They then use these tools to walk through the implementations and show example analyses for the different pipelines. This is a great set of documentation and useful resource for the community.
Finally the authors describe an effort to characterize the reproducibility of the pipeline install to the level of hash-identical tools. This demonstrates that the hash-level issues are due to timestamps and other non-deterministic parts of binary builds affecting a small fraction of the tools.
This is a great initiative and demonstrates how to build reproducible pipelines making use of existing tooling. I have a couple of suggestions to help improve the paper:
- The major new initiative here is the use of Guix for binary compatibility. How do you feel this improves reproducibility over conda packages with pinned versions? You provide `requirements.txt` files in the GitHub repositories which look to represent this approach. How did you find they compare?
- It would be worth mentioning alternative full stack alternatives to the workflow approach you're taking. The most community driven one is Common Workflow Language plus a variety of runners. Right now this reads a bit as if you need Snakemake for the implementation, while in reality your approach with guix should work across multiple runners. What would it take in your opinion to utilize different workflow systems?

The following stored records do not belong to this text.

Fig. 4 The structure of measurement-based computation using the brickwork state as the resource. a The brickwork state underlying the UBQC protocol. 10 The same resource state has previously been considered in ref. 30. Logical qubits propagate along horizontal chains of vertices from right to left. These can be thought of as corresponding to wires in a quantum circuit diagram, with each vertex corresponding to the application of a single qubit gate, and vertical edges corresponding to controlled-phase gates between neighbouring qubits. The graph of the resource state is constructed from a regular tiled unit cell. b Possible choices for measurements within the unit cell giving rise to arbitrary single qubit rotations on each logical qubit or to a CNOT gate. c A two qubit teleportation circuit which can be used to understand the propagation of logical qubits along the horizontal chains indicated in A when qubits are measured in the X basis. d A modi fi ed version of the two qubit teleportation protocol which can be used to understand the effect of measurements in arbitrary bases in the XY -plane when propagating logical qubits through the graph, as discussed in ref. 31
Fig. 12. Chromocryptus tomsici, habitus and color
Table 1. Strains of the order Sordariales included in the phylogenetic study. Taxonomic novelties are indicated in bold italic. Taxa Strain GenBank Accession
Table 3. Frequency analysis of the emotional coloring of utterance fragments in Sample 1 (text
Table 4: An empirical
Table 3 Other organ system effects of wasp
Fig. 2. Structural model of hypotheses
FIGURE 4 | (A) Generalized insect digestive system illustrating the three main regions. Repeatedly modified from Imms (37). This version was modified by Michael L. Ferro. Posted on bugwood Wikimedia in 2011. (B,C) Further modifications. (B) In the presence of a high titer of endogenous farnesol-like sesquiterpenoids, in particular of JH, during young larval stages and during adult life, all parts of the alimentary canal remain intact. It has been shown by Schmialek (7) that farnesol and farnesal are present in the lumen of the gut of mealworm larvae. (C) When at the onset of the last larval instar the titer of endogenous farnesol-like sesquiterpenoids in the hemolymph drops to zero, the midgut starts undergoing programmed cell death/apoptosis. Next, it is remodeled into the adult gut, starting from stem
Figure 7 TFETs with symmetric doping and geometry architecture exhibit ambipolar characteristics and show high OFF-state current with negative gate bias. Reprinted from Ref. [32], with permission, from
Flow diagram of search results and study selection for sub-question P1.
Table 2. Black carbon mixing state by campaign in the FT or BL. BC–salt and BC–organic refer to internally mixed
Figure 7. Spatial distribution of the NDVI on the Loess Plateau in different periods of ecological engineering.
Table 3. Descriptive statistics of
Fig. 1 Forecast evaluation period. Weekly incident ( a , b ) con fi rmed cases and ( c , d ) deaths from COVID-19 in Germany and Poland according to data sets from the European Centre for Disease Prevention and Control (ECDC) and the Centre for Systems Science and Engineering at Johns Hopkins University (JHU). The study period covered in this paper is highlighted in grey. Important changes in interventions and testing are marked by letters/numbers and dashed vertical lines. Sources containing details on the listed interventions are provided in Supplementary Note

- Could you mention thoughts on maintainability of these pipelines over time? One of the hardest parts of building these types of integrated systems is continuing to develop and improve, which is where community engagement of existing solutions (bioconda, CWL) helps provide many hands to keep moving things forward. Do you feel that guix provides an advantage in terms of maintenance? How do you plan to support bugs and issues in previous versions as users go back to run older pipelines?
Thanks much for providing this great resource for users to learn about guix, reproducibility, and existing analysis pipelines. Hope these comments and thoughts are helpful in your work.